13 zdw 4 7/9/2025, 8:45:19 PM tbray.org ↗

Comments (4)

o11c · 13h ago
I also have been playing with regexes recently. One observation that I've made: if you're willing to setting for something slightly weaker than regexes, you can make your code trivial to understand (and go straight to a DFA instead of going through NFA). AFAICT the only "hard" case (which I'm erroring out on) involves things like /(AB)+|(AC)+/ (where A, B, and C are arbitrarily complex patterns), since everything else can be easily simplified. And at least for the contexts I care about, that kind of regex is exceptionally rare.

... I probably should actually read the papers on how to do it properly though. Last time I tried, I got stuck in a tangle of "why does C make efficient hashmaps so hard!" - this time, I'm avoiding C until I have a fully-tested prototype (current status: 1.0KLoC logic, 0.5KLoC comments, 4.4KLoC test suite, 40% tests failing after a recent refactor [edit: I forgot Python enums don't compare equal to integers], 100% of the time being annoyed at how stupidly slow Python is if you use obscure programming features like "loops", "strings", "branching", or "functions").

kragen · 11h ago
Plausibly this approach is trivial to understand and implements full regexes, but it is slower than the NFA or DFA approach: http://canonical.org/~kragen/sw/dev3/redl.py

PEGs are in some ways more powerful than regexes, and in other ways less powerful, but usually the former matter more. This is not trivial to understand but I think it's not that hard either; it's a page of code: https://github.com/kragen/peg-bootstrap/blob/master/peg.md

That version doesn't memoize and so doesn't enjoy Packrat parsing's linear-time guarantee, but you can easily modify it to do so.

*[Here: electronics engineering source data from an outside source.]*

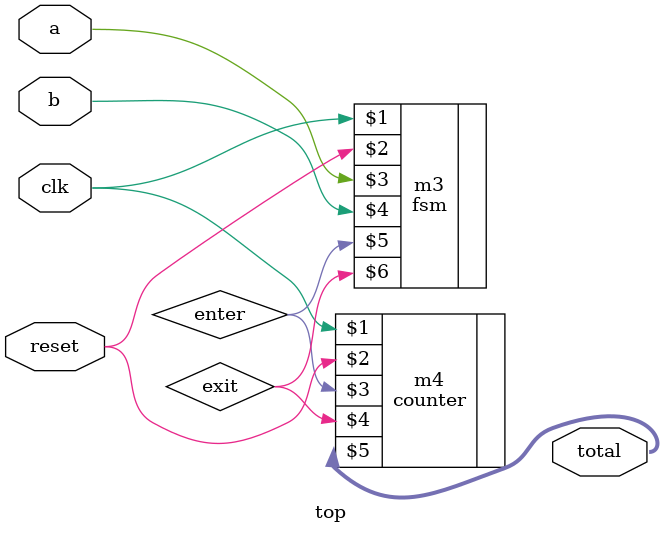
<source format=v>
`timescale 1ns / 1ps


module top(
    input clk, reset, a, b,
    output [3:0] total 
    );
    
    wire enter, exit;
    
    fsm m3(clk, reset, a,b, enter, exit);
    counter m4(clk, reset, enter, exit, total);
    
    
endmodule

</source>
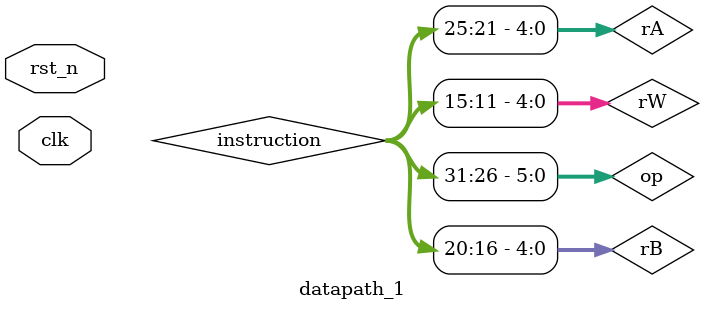
<source format=v>
`timescale 1ns / 1ps


module datapath_1(
           input clk,
           input rst_n
       );

/******** PC ********/

// pc_1 Outputs
wire  [31:0]  pcOld;

pc_1  u_pc_1 (
          .clk                     ( clk     ),
          .rst_n                   ( rst_n   ),
          .pcNew                   ( pcOld   ), // pcNew = pcOld + 4; no selection

          .pcOld                   ( pcOld   )
      );


/******** Instruction ROM ********/

// blk_mem_gen_0 Inputs
wire  [13:0]  addra  = pcOld[15:2];

// blk_mem_gen_0 Outputs // instructions
wire  [31:0]  instruction;

blk_mem_gen_0  u_blk_mem_gen_0 (
                   .clka                    ( clk    ),
                   .addra                   ( addra   ),

                   .douta                   ( instruction   )
               );


/******** Reg Files ********/

// reg_files_1 Inputs
wire  [31:0]  ALUresult;

wire   [4:0]  rA = instruction[25:21];
wire   [4:0]  rB = instruction[20:16];
wire   [4:0]  rW = instruction[15:11];
wire   [31:0]  writeData = ALUresult;
wire   RegWrite;

// reg_files_1 Outputs
wire  [31:0]  A;
wire  [31:0]  B;

reg_files_1  u_reg_files_1 (
                 .clk                     ( clk         ),
                 .rst_n                   ( rst_n       ),
                 .rA                      ( rA          ),
                 .rB                      ( rB          ),
                 .rW                      ( rW          ),
                 .writeData               ( writeData   ),
                 .RegWrite                ( RegWrite    ),

                 .A                       ( A           ),
                 .B                       ( B           )
             );


/******** ALU ********/

// ALU_1 Inputs
// wire   [31:0]  A;
// wire   [31:0]  B;
wire   [3:0]  ALUop;

// ALU_1 Outputs
// wire  [31:0]  ALUresult = writeData; // 【不能用！传输方向不对】

ALU_1  u_ALU_1 (
           .A                       ( A           ),
           .B                       ( B           ),
           .ALUop                   ( ALUop       ),

           .ALUresult               ( ALUresult   )
       );


/******** controler ********/

// control_1 Inputs
wire   [5:0]  op = instruction[31:26];
wire   [5:0]  func = instruction[5:0];

// control_1 Outputs
// wire  RegWrite
// wire  [3:0]  ALUop;

control_1  u_control_1 (
               .op                      ( op         ),
               .func                    ( func       ),

               .RegWrite                ( RegWrite   ),
               .ALUop                   ( ALUop      )
           );

endmodule


</source>
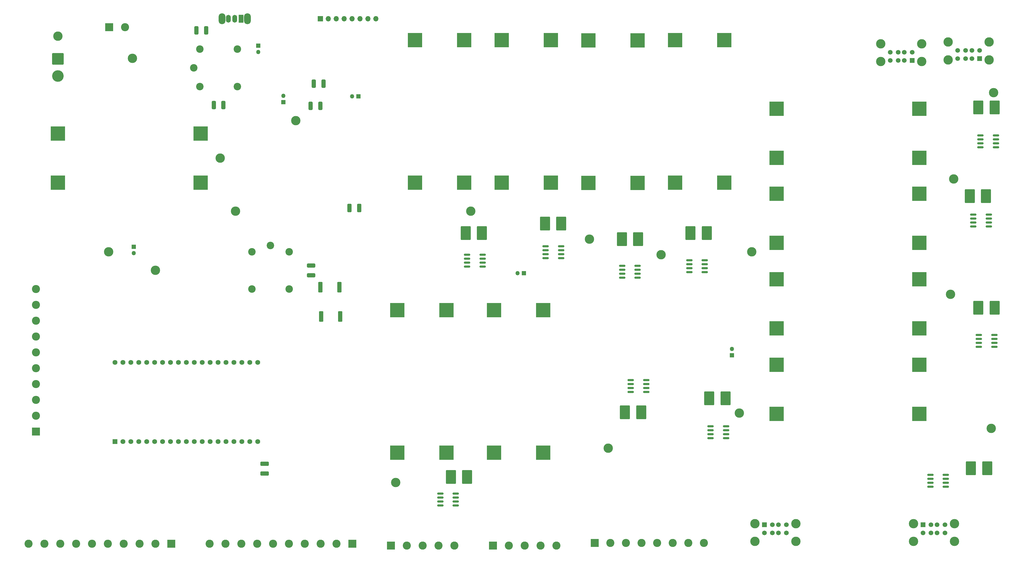
<source format=gts>
%TF.GenerationSoftware,KiCad,Pcbnew,6.0.2+dfsg-1*%
%TF.CreationDate,2022-08-24T13:42:39-04:00*%
%TF.ProjectId,augertapowermanagement,61756765-7274-4617-906f-7765726d616e,rev?*%
%TF.SameCoordinates,Original*%
%TF.FileFunction,Soldermask,Top*%
%TF.FilePolarity,Negative*%
%FSLAX46Y46*%
G04 Gerber Fmt 4.6, Leading zero omitted, Abs format (unit mm)*
G04 Created by KiCad (PCBNEW 6.0.2+dfsg-1) date 2022-08-24 13:42:39*
%MOMM*%
%LPD*%
G01*
G04 APERTURE LIST*
G04 Aperture macros list*
%AMRoundRect*
0 Rectangle with rounded corners*
0 $1 Rounding radius*
0 $2 $3 $4 $5 $6 $7 $8 $9 X,Y pos of 4 corners*
0 Add a 4 corners polygon primitive as box body*
4,1,4,$2,$3,$4,$5,$6,$7,$8,$9,$2,$3,0*
0 Add four circle primitives for the rounded corners*
1,1,$1+$1,$2,$3*
1,1,$1+$1,$4,$5*
1,1,$1+$1,$6,$7*
1,1,$1+$1,$8,$9*
0 Add four rect primitives between the rounded corners*
20,1,$1+$1,$2,$3,$4,$5,0*
20,1,$1+$1,$4,$5,$6,$7,0*
20,1,$1+$1,$6,$7,$8,$9,0*
20,1,$1+$1,$8,$9,$2,$3,0*%
G04 Aperture macros list end*
%ADD10RoundRect,0.150000X-0.825000X-0.150000X0.825000X-0.150000X0.825000X0.150000X-0.825000X0.150000X0*%
%ADD11R,2.600000X2.600000*%
%ADD12C,2.600000*%
%ADD13C,3.000000*%
%ADD14R,1.350000X1.350000*%
%ADD15O,1.350000X1.350000*%
%ADD16RoundRect,0.250002X-1.599998X-1.599998X1.599998X-1.599998X1.599998X1.599998X-1.599998X1.599998X0*%
%ADD17C,3.700000*%
%ADD18R,4.572000X4.572000*%
%ADD19RoundRect,0.250000X-1.350000X-1.975000X1.350000X-1.975000X1.350000X1.975000X-1.350000X1.975000X0*%
%ADD20C,2.400000*%
%ADD21RoundRect,0.250000X-0.412500X-1.100000X0.412500X-1.100000X0.412500X1.100000X-0.412500X1.100000X0*%
%ADD22RoundRect,0.250000X1.075000X-0.400000X1.075000X0.400000X-1.075000X0.400000X-1.075000X-0.400000X0*%
%ADD23RoundRect,0.250000X-0.400000X-1.075000X0.400000X-1.075000X0.400000X1.075000X-0.400000X1.075000X0*%
%ADD24RoundRect,0.250000X1.350000X1.975000X-1.350000X1.975000X-1.350000X-1.975000X1.350000X-1.975000X0*%
%ADD25RoundRect,0.250000X-1.100000X0.412500X-1.100000X-0.412500X1.100000X-0.412500X1.100000X0.412500X0*%
%ADD26R,1.500000X1.500000*%
%ADD27C,1.500000*%
%ADD28RoundRect,0.249999X-0.450001X-1.425001X0.450001X-1.425001X0.450001X1.425001X-0.450001X1.425001X0*%
%ADD29O,2.200000X3.500000*%
%ADD30R,1.500000X2.500000*%
%ADD31O,1.500000X2.500000*%
%ADD32R,1.700000X1.700000*%
%ADD33O,1.700000X1.700000*%
%ADD34RoundRect,0.250000X0.400000X1.075000X-0.400000X1.075000X-0.400000X-1.075000X0.400000X-1.075000X0*%
%ADD35R,1.560000X1.560000*%
%ADD36C,1.560000*%
%ADD37RoundRect,0.150000X0.825000X0.150000X-0.825000X0.150000X-0.825000X-0.150000X0.825000X-0.150000X0*%
G04 APERTURE END LIST*
D10*
%TO.C,U14*%
X352754026Y-106125000D03*
X352754026Y-107395000D03*
X352754026Y-108665000D03*
X352754026Y-109935000D03*
X357704026Y-109935000D03*
X357704026Y-108665000D03*
X357704026Y-107395000D03*
X357704026Y-106125000D03*
%TD*%
D11*
%TO.C,J10*%
X95805026Y-211651000D03*
D12*
X90725026Y-211651000D03*
X85645026Y-211651000D03*
X80565026Y-211651000D03*
X75485026Y-211651000D03*
X70405026Y-211651000D03*
X65325026Y-211651000D03*
X60245026Y-211651000D03*
X55165026Y-211651000D03*
X50085026Y-211651000D03*
%TD*%
D13*
%TO.C,TP6*%
X277757026Y-169750000D03*
%TD*%
D14*
%TO.C,JP5*%
X123693026Y-51952000D03*
D15*
X123693026Y-53952000D03*
%TD*%
D13*
%TO.C,J2*%
X59557026Y-48875000D03*
D16*
X59557026Y-56175000D03*
D17*
X59557026Y-61675000D03*
%TD*%
D18*
%TO.C,U8*%
X289697026Y-72126000D03*
X289697026Y-87874000D03*
X335417026Y-72126000D03*
X335417026Y-87874000D03*
%TD*%
D11*
%TO.C,J9*%
X166196026Y-212261000D03*
D12*
X171276026Y-212261000D03*
X176356026Y-212261000D03*
X181436026Y-212261000D03*
X186516026Y-212261000D03*
%TD*%
D19*
%TO.C,R15*%
X351965026Y-187456000D03*
X357165026Y-187456000D03*
%TD*%
D13*
%TO.C,TP9*%
X345465026Y-131706000D03*
%TD*%
D19*
%TO.C,R3*%
X268157026Y-165000000D03*
X273357026Y-165000000D03*
%TD*%
D10*
%TO.C,U3*%
X268596026Y-174017000D03*
X268596026Y-175287000D03*
X268596026Y-176557000D03*
X268596026Y-177827000D03*
X273546026Y-177827000D03*
X273546026Y-176557000D03*
X273546026Y-175287000D03*
X273546026Y-174017000D03*
%TD*%
D20*
%TO.C,K1*%
X121631026Y-130000000D03*
X133631026Y-118000000D03*
X121631026Y-118000000D03*
X127631026Y-116000000D03*
X133631026Y-130000000D03*
%TD*%
D18*
%TO.C,U9*%
X217401692Y-50140000D03*
X201653692Y-50140000D03*
X217401692Y-95860000D03*
X201653692Y-95860000D03*
%TD*%
D13*
%TO.C,TP12*%
X229757026Y-114000000D03*
%TD*%
D18*
%TO.C,U12*%
X289697026Y-99394000D03*
X289697026Y-115142000D03*
X335417026Y-99394000D03*
X335417026Y-115142000D03*
%TD*%
D19*
%TO.C,R7*%
X215557026Y-109000000D03*
X220757026Y-109000000D03*
%TD*%
D21*
%TO.C,C1*%
X152916526Y-104006000D03*
X156041526Y-104006000D03*
%TD*%
D22*
%TO.C,R1*%
X140631026Y-125550000D03*
X140631026Y-122450000D03*
%TD*%
D18*
%TO.C,U4*%
X289697026Y-126826000D03*
X289697026Y-142574000D03*
X335417026Y-126826000D03*
X335417026Y-142574000D03*
%TD*%
D13*
%TO.C,TP7*%
X135757026Y-76000000D03*
%TD*%
%TO.C,TP3*%
X111500000Y-88000000D03*
%TD*%
D19*
%TO.C,R5*%
X190157026Y-112000000D03*
X195357026Y-112000000D03*
%TD*%
D13*
%TO.C,TP5*%
X116379026Y-105022000D03*
%TD*%
D23*
%TO.C,R2*%
X103900000Y-47000000D03*
X107000000Y-47000000D03*
%TD*%
D18*
%TO.C,U5*%
X189631026Y-50140000D03*
X173883026Y-50140000D03*
X189631026Y-95860000D03*
X173883026Y-95860000D03*
%TD*%
D13*
%TO.C,TP16*%
X281757026Y-118000000D03*
%TD*%
D19*
%TO.C,R6*%
X354347026Y-71708000D03*
X359547026Y-71708000D03*
%TD*%
D18*
%TO.C,U20*%
X214931026Y-136772000D03*
X199183026Y-136772000D03*
X214931026Y-182492000D03*
X199183026Y-182492000D03*
%TD*%
D10*
%TO.C,U10*%
X355040026Y-80725000D03*
X355040026Y-81995000D03*
X355040026Y-83265000D03*
X355040026Y-84535000D03*
X359990026Y-84535000D03*
X359990026Y-83265000D03*
X359990026Y-81995000D03*
X359990026Y-80725000D03*
%TD*%
D14*
%TO.C,JP6*%
X155757026Y-68208000D03*
D15*
X153757026Y-68208000D03*
%TD*%
D13*
%TO.C,TP15*%
X167757026Y-192000000D03*
%TD*%
%TO.C,TP1*%
X83359026Y-56000000D03*
%TD*%
D18*
%TO.C,U13*%
X245231026Y-50240000D03*
X229483026Y-50240000D03*
X245231026Y-95960000D03*
X229483026Y-95960000D03*
%TD*%
D10*
%TO.C,U15*%
X240282026Y-122509000D03*
X240282026Y-123779000D03*
X240282026Y-125049000D03*
X240282026Y-126319000D03*
X245232026Y-126319000D03*
X245232026Y-125049000D03*
X245232026Y-123779000D03*
X245232026Y-122509000D03*
%TD*%
D20*
%TO.C,K2*%
X117000000Y-65000000D03*
X105000000Y-53000000D03*
X105000000Y-65000000D03*
X103000000Y-59000000D03*
X117000000Y-53000000D03*
%TD*%
D11*
%TO.C,J8*%
X52462026Y-175660000D03*
D12*
X52462026Y-170580000D03*
X52462026Y-165500000D03*
X52462026Y-160420000D03*
X52462026Y-155340000D03*
X52462026Y-150260000D03*
X52462026Y-145180000D03*
X52462026Y-140100000D03*
X52462026Y-135020000D03*
X52462026Y-129940000D03*
%TD*%
D10*
%TO.C,U7*%
X190596026Y-118985000D03*
X190596026Y-120255000D03*
X190596026Y-121525000D03*
X190596026Y-122795000D03*
X195546026Y-122795000D03*
X195546026Y-121525000D03*
X195546026Y-120255000D03*
X195546026Y-118985000D03*
%TD*%
D11*
%TO.C,J1*%
X75912026Y-46005000D03*
D12*
X80992026Y-46005000D03*
%TD*%
D13*
%TO.C,TP17*%
X235757026Y-181000000D03*
%TD*%
D19*
%TO.C,R4*%
X354347026Y-135970000D03*
X359547026Y-135970000D03*
%TD*%
D13*
%TO.C,TP13*%
X346465026Y-94706000D03*
%TD*%
D24*
%TO.C,R10*%
X190607026Y-190250000D03*
X185407026Y-190250000D03*
%TD*%
D25*
%TO.C,C2*%
X125757026Y-186000000D03*
X125757026Y-189125000D03*
%TD*%
D26*
%TO.C,J6*%
X333157026Y-56680000D03*
D27*
X330657026Y-56680000D03*
X328657026Y-56680000D03*
X326157026Y-56680000D03*
X333157026Y-54060000D03*
X330657026Y-54060000D03*
X328657026Y-54060000D03*
X326157026Y-54060000D03*
D13*
X336227026Y-57030000D03*
X323087026Y-57030000D03*
X323087026Y-51350000D03*
X336227026Y-51350000D03*
%TD*%
D14*
%TO.C,JP3*%
X208757026Y-124900000D03*
D15*
X206757026Y-124900000D03*
%TD*%
D18*
%TO.C,U17*%
X272943026Y-50140000D03*
X257195026Y-50140000D03*
X272943026Y-95860000D03*
X257195026Y-95860000D03*
%TD*%
D10*
%TO.C,U18*%
X182032026Y-195595000D03*
X182032026Y-196865000D03*
X182032026Y-198135000D03*
X182032026Y-199405000D03*
X186982026Y-199405000D03*
X186982026Y-198135000D03*
X186982026Y-196865000D03*
X186982026Y-195595000D03*
%TD*%
D28*
%TO.C,R13*%
X143553026Y-129406000D03*
X149653026Y-129406000D03*
%TD*%
D26*
%TO.C,J3*%
X336653026Y-205584000D03*
D27*
X339153026Y-205584000D03*
X341153026Y-205584000D03*
X343653026Y-205584000D03*
X336653026Y-208204000D03*
X339153026Y-208204000D03*
X341153026Y-208204000D03*
X343653026Y-208204000D03*
D13*
X333583026Y-210914000D03*
X346723026Y-210914000D03*
X333583026Y-205234000D03*
X346723026Y-205234000D03*
%TD*%
D19*
%TO.C,R8*%
X351613026Y-100156000D03*
X356813026Y-100156000D03*
%TD*%
D10*
%TO.C,U19*%
X261774026Y-120763000D03*
X261774026Y-122033000D03*
X261774026Y-123303000D03*
X261774026Y-124573000D03*
X266724026Y-124573000D03*
X266724026Y-123303000D03*
X266724026Y-122033000D03*
X266724026Y-120763000D03*
%TD*%
D24*
%TO.C,R14*%
X246357026Y-169500000D03*
X241157026Y-169500000D03*
%TD*%
D10*
%TO.C,U6*%
X354532026Y-144733000D03*
X354532026Y-146003000D03*
X354532026Y-147273000D03*
X354532026Y-148543000D03*
X359482026Y-148543000D03*
X359482026Y-147273000D03*
X359482026Y-146003000D03*
X359482026Y-144733000D03*
%TD*%
D26*
%TO.C,J5*%
X354757026Y-56098000D03*
D27*
X352257026Y-56098000D03*
X350257026Y-56098000D03*
X347757026Y-56098000D03*
X354757026Y-53478000D03*
X352257026Y-53478000D03*
X350257026Y-53478000D03*
X347757026Y-53478000D03*
D13*
X357827026Y-50768000D03*
X344687026Y-50768000D03*
X344687026Y-56448000D03*
X357827026Y-56448000D03*
%TD*%
D29*
%TO.C,SW1*%
X120257026Y-43300000D03*
X112057026Y-43300000D03*
D30*
X118157026Y-43300000D03*
D31*
X116157026Y-43300000D03*
X114157026Y-43300000D03*
%TD*%
D13*
%TO.C,TP18*%
X358465026Y-174706000D03*
%TD*%
D14*
%TO.C,JP4*%
X275457026Y-151200000D03*
D15*
X275457026Y-149200000D03*
%TD*%
D28*
%TO.C,R12*%
X143809026Y-138804000D03*
X149909026Y-138804000D03*
%TD*%
D10*
%TO.C,U11*%
X215742026Y-116239000D03*
X215742026Y-117509000D03*
X215742026Y-118779000D03*
X215742026Y-120049000D03*
X220692026Y-120049000D03*
X220692026Y-118779000D03*
X220692026Y-117509000D03*
X220692026Y-116239000D03*
%TD*%
D32*
%TO.C,U24*%
X143557026Y-43300000D03*
D33*
X146097026Y-43300000D03*
X148637026Y-43300000D03*
X151177026Y-43300000D03*
X153717026Y-43300000D03*
X156257026Y-43300000D03*
X158797026Y-43300000D03*
X161337026Y-43300000D03*
%TD*%
D11*
%TO.C,J12*%
X198851526Y-212261000D03*
D12*
X203931526Y-212261000D03*
X209011526Y-212261000D03*
X214091526Y-212261000D03*
X219171526Y-212261000D03*
%TD*%
D34*
%TO.C,R16*%
X112550000Y-71000000D03*
X109450000Y-71000000D03*
%TD*%
D23*
%TO.C,F1*%
X140483026Y-71240000D03*
X143583026Y-71240000D03*
%TD*%
D35*
%TO.C,U2*%
X77823026Y-178936000D03*
D36*
X80363026Y-178936000D03*
X82903026Y-178936000D03*
X85443026Y-178936000D03*
X87983026Y-178936000D03*
X90523026Y-178936000D03*
X93063026Y-178936000D03*
X95603026Y-178936000D03*
X98143026Y-178936000D03*
X100683026Y-178936000D03*
X103223026Y-178936000D03*
X105763026Y-178936000D03*
X108303026Y-178936000D03*
X110843026Y-178936000D03*
X113383026Y-178936000D03*
X115923026Y-178936000D03*
X118463026Y-178936000D03*
X121003026Y-178936000D03*
X123543026Y-178936000D03*
X77823026Y-153536000D03*
X80363026Y-153536000D03*
X82903026Y-153536000D03*
X85443026Y-153536000D03*
X87983026Y-153536000D03*
X90523026Y-153536000D03*
X93063026Y-153536000D03*
X95603026Y-153536000D03*
X98143026Y-153536000D03*
X100683026Y-153536000D03*
X103223026Y-153536000D03*
X105763026Y-153536000D03*
X108303026Y-153536000D03*
X110843026Y-153536000D03*
X113383026Y-153536000D03*
X115923026Y-153536000D03*
X118463026Y-153536000D03*
X121003026Y-153536000D03*
X123543026Y-153536000D03*
%TD*%
D19*
%TO.C,R9*%
X240157026Y-114000000D03*
X245357026Y-114000000D03*
%TD*%
D23*
%TO.C,F2*%
X141499026Y-64128000D03*
X144599026Y-64128000D03*
%TD*%
D14*
%TO.C,JP2*%
X131757026Y-70000000D03*
D15*
X131757026Y-68000000D03*
%TD*%
D37*
%TO.C,U21*%
X247950026Y-163023000D03*
X247950026Y-161753000D03*
X247950026Y-160483000D03*
X247950026Y-159213000D03*
X243000026Y-159213000D03*
X243000026Y-160483000D03*
X243000026Y-161753000D03*
X243000026Y-163023000D03*
%TD*%
D18*
%TO.C,U22*%
X289697026Y-154258000D03*
X289697026Y-170006000D03*
X335417026Y-154258000D03*
X335417026Y-170006000D03*
%TD*%
D13*
%TO.C,TP10*%
X191757026Y-105000000D03*
%TD*%
D26*
%TO.C,J4*%
X285853026Y-205584000D03*
D27*
X288353026Y-205584000D03*
X290353026Y-205584000D03*
X292853026Y-205584000D03*
X285853026Y-208204000D03*
X288353026Y-208204000D03*
X290353026Y-208204000D03*
X292853026Y-208204000D03*
D13*
X282783026Y-210914000D03*
X295923026Y-210914000D03*
X282783026Y-205234000D03*
X295923026Y-205234000D03*
%TD*%
D19*
%TO.C,R11*%
X262157026Y-112000000D03*
X267357026Y-112000000D03*
%TD*%
D11*
%TO.C,J11*%
X153860526Y-211651000D03*
D12*
X148780526Y-211651000D03*
X143700526Y-211651000D03*
X138620526Y-211651000D03*
X133540526Y-211651000D03*
X128460526Y-211651000D03*
X123380526Y-211651000D03*
X118300526Y-211651000D03*
X113220526Y-211651000D03*
X108140526Y-211651000D03*
%TD*%
D18*
%TO.C,U16*%
X183943026Y-136772000D03*
X168195026Y-136772000D03*
X183943026Y-182492000D03*
X168195026Y-182492000D03*
%TD*%
D13*
%TO.C,TP8*%
X75757026Y-118000000D03*
%TD*%
D14*
%TO.C,JP1*%
X83815026Y-116468000D03*
D15*
X83815026Y-118468000D03*
%TD*%
D18*
%TO.C,U1*%
X59483026Y-80130000D03*
X59483026Y-95878000D03*
X105203026Y-80130000D03*
X105203026Y-95878000D03*
%TD*%
D13*
%TO.C,TP14*%
X252757026Y-119000000D03*
%TD*%
%TO.C,TP4*%
X90757026Y-124000000D03*
%TD*%
%TO.C,TP11*%
X359257026Y-67000000D03*
%TD*%
D11*
%TO.C,J7*%
X231467026Y-211456000D03*
D12*
X236467026Y-211456000D03*
X241467026Y-211456000D03*
X246467026Y-211456000D03*
X251467026Y-211456000D03*
X256467026Y-211456000D03*
X261467026Y-211456000D03*
X266467026Y-211456000D03*
%TD*%
D10*
%TO.C,U23*%
X338982026Y-189595000D03*
X338982026Y-190865000D03*
X338982026Y-192135000D03*
X338982026Y-193405000D03*
X343932026Y-193405000D03*
X343932026Y-192135000D03*
X343932026Y-190865000D03*
X343932026Y-189595000D03*
%TD*%
M02*

</source>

Another subset of regexes that's easy to understand is this single-page pattern matcher by Rob Pike from TPOP: https://www.cs.princeton.edu/courses/archive/spr09/cos333/be... which is enormously less code than my single-page PEG parser generator above. But then, it doesn't have to compile itself.

o11c · 11h ago
Unfortunately, neither "waste time" nor "waste space" are approaches worth pursuing.

We already have too many programs being written that are too simple and thus slow and/or wrong. We need to write code that is as simple as possible, but no simpler.

kragen · 6h ago
In practice you can always make a program take less space if it can use more time, or take less time if it can use more space; the guiltless perfection you seek does not exist.

I feel like PEG parsing can be fast and space-efficient, but I haven't seen an existence proof yet.